- Tarefa A
No trecho da página sobre os corsários de Salé, durante quantos anos vigorou a república que eles proclamaram a partir de 1627?
- Tarefa B
Copie da listagem, sem alterar nada, as linhas que vão da que contém "learning & Trying" até o fim da listagem, incluindo as duas pontas. Deixe as imagens fora da resposta.

Cães, rendam-se aos de Salé!

 

 

 

 

 

 

 

 

 

 

 

 

 

 

 

 

 

O estabelecimento do terror da inquisição em 1478 em Espanha e em 1536 em Portugal, deu origem a um êxodo de milhares de mouriscos da Península para Marrocos. Muitos destes espoliados foram engrossar as fileiras do corso, transferindo para o mar a guerra que contra eles fora iniciada.

No início do século XVII a “guerra do corso” estava no seu auge. Dos vários ninhos de corsários estabelecidos nas costas de Marrocos destacou-se o dos corsários de Salé. A sua actividade era tal, que se estima que só entre 1618 e 1624 terão feito 6.000 cativos, atacado 1.000 navios e pilhado mercadorias num total equivalente a cerca de três mil milhões de euros em moeda actual.

A partir de 1627 os corsários de Salé proclamam uma república independente que iria vigorar durante 41 anos e que ficou conhecida por República de Salé, República das Duas Margens ou República Corsária de Bouregreg, nome do rio que divide as cidades de Salé e Rabat.

- Listagem a usar
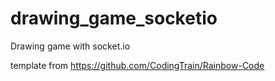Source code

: # drawing_game_socketio
Drawing game with socket.io


template from https://github.com/CodingTrain/Rainbow-Code
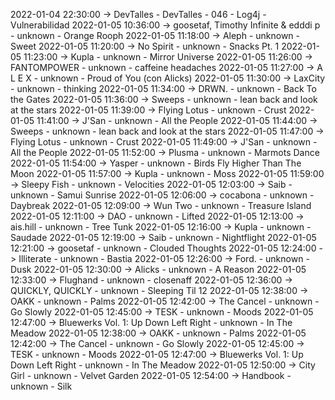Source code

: 2022-01-04 22:30:00 -> DevTalles - DevTalles - 046 - Log4j - Vulnerabilidad
2022-01-05 10:36:00 -> goosetaf, Timothy Infinite & edddi p - unknown - Orange Rooph
2022-01-05 11:18:00 -> Aleph - unknown - Sweet
2022-01-05 11:20:00 -> No Spirit - unknown - Snacks Pt. 1
2022-01-05 11:23:00 -> Kupla - unknown - Mirror Universe
2022-01-05 11:26:00 -> FANTOMPOWER - unknown - caffeine headaches
2022-01-05 11:27:00 -> A L E X - unknown - Proud of You (con Alicks)
2022-01-05 11:30:00 -> LaxCity - unknown - thinking
2022-01-05 11:34:00 -> DRWN. - unknown - Back To the Gates
2022-01-05 11:36:00 -> Sweeps - unknown - lean back and look at the stars
2022-01-05 11:39:00 -> Flying Lotus - unknown - Crust
2022-01-05 11:41:00 -> J'San - unknown - All the People
2022-01-05 11:44:00 -> Sweeps - unknown - lean back and look at the stars
2022-01-05 11:47:00 -> Flying Lotus - unknown - Crust
2022-01-05 11:49:00 -> J'San - unknown - All the People
2022-01-05 11:52:00 -> Plusma - unknown - Marmots Dance
2022-01-05 11:54:00 -> Yasper - unknown - Birds Fly Higher Than The Moon
2022-01-05 11:57:00 -> Kupla - unknown - Moss
2022-01-05 11:59:00 -> Sleepy Fish - unknown - Velocities
2022-01-05 12:03:00 -> Saib - unknown - Samui Sunrise
2022-01-05 12:06:00 -> cocabona - unknown - Daybreak
2022-01-05 12:09:00 -> Wun Two - unknown - Treasure Island
2022-01-05 12:11:00 -> DAO - unknown - Lifted
2022-01-05 12:13:00 -> ais.hill - unknown - Tree Tunk
2022-01-05 12:16:00 -> Kupla - unknown - Saudade
2022-01-05 12:19:00 -> Saib - unknown - Nightflight
2022-01-05 12:21:00 -> goosetaf - unknown - Clouded Thoughts
2022-01-05 12:24:00 -> Illiterate - unknown - Bastia
2022-01-05 12:26:00 -> Ford. - unknown - Dusk
2022-01-05 12:30:00 -> Alicks - unknown - A Reason
2022-01-05 12:33:00 -> Flughand - unknown - closenaff
2022-01-05 12:36:00 -> QUICKLY, QUICKLY - unknown - Sleeping Til 12
2022-01-05 12:38:00 -> OAKK - unknown - Palms
2022-01-05 12:42:00 -> The Cancel - unknown - Go Slowly
2022-01-05 12:45:00 -> TESK - unknown - Moods
2022-01-05 12:47:00 -> Bluewerks Vol. 1: Up Down Left Right - unknown - In The Meadow
2022-01-05 12:38:00 -> OAKK - unknown - Palms
2022-01-05 12:42:00 -> The Cancel - unknown - Go Slowly
2022-01-05 12:45:00 -> TESK - unknown - Moods
2022-01-05 12:47:00 -> Bluewerks Vol. 1: Up Down Left Right - unknown - In The Meadow
2022-01-05 12:50:00 -> City Girl - unknown - Velvet Garden
2022-01-05 12:54:00 -> Handbook - unknown - Silk
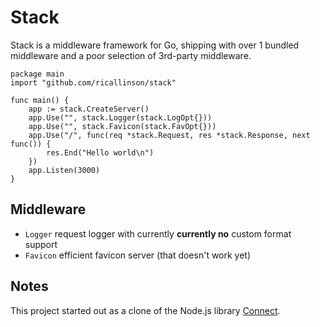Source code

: # Stack

Stack is a middleware framework for Go, shipping with over 1 bundled middleware and a poor selection of 3rd-party middleware.

    package main
    import "github.com/ricallinson/stack"

    func main() {
        app := stack.CreateServer()
        app.Use("", stack.Logger(stack.LogOpt{}))
        app.Use("", stack.Favicon(stack.FavOpt{}))
        app.Use("/", func(req *stack.Request, res *stack.Response, next func()) {
            res.End("Hello world\n")
        })
        app.Listen(3000)
    }

## Middleware

* `Logger` request logger with currently __currently no__ custom format support
* `Favicon` efficient favicon server (that doesn't work yet)

## Notes

This project started out as a clone of the Node.js library [Connect](http://www.senchalabs.org/connect/).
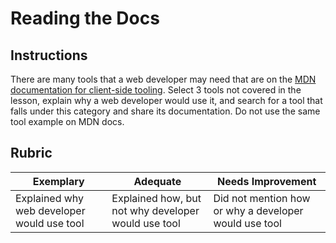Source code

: # Reading the Docs

## Instructions

There are many tools that a web developer may need that are on the [MDN documentation for client-side tooling](https://developer.mozilla.org/docs/Learn/Tools_and_testing/Understanding_client-side_tools/Overview). Select 3 tools not covered in the lesson, explain why a web developer would use it, and search for a tool that falls under this category and share its documentation. Do not use the same tool example on MDN docs.

## Rubric

| Exemplary                                  | Adequate                                            | Needs Improvement                                     |
| ------------------------------------------ | --------------------------------------------------- | ----------------------------------------------------- |
| Explained why web developer would use tool | Explained how, but not why developer would use tool | Did not mention how or why a developer would use tool |
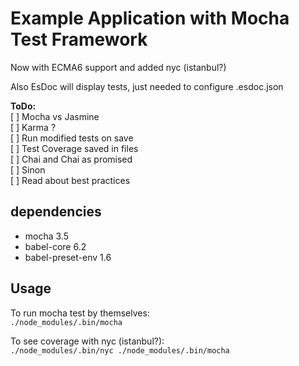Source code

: # Example Application with Mocha Test Framework

Now with ECMA6 support and added nyc (istanbul?)

Also EsDoc will display tests, just needed to configure .esdoc.json

**ToDo:**  
[ ] Mocha vs Jasmine  
[ ] Karma ?  
[ ] Run modified tests on save  
[ ] Test Coverage saved in files  
[ ] Chai and Chai as promised  
[ ] Sinon  
[ ] Read about best practices  

## dependencies
- mocha 3.5
- babel-core 6.2
- babel-preset-env 1.6

## Usage

To run mocha test by themselves:  
``./node_modules/.bin/mocha``

To see coverage with nyc (istanbul?):  
``./node_modules/.bin/nyc ./node_modules/.bin/mocha``  
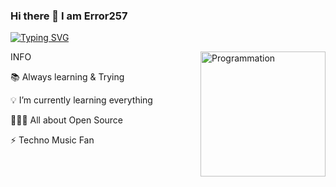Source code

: ### Hi there 👋 I am Error257 


[![Typing SVG](https://readme-typing-svg.herokuapp.com?lines=Hopefulness+i+will+leave+this+account+with+Speacil+Expectations;Beyond+The+Horizon+With+a+Full+Measearus+and+Needs+for+Some+PPL;Quick+fox+jumps+nightly+above+wizard)](https://git.io/typing-svg)




<img align="right" src="https://i.giphy.com/media/LmNwrBhejkK9EFP504/200w.webp" alt="Programmation" width="200" />
 
 
  INFO
  
  
📚 Always learning & Trying 

💡 I’m currently learning everything

👨🏻‍💻 All about Open Source

⚡️ Techno Music Fan


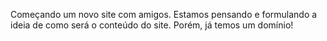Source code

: Começando um novo site com amigos.
Estamos pensando e formulando a ideia de como será o conteúdo do site.
Porém, já temos um domínio!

- Resposta A
41 anos.

- Resposta B
📚 Always learning & Trying 

💡 I’m currently learning everything

👨🏻‍💻 All about Open Source

⚡️ Techno Music Fan


Source code

: Começando um novo site com amigos.
Estamos pensando e formulando a ideia de como será o conteúdo do site.
Porém, já temos um domínio!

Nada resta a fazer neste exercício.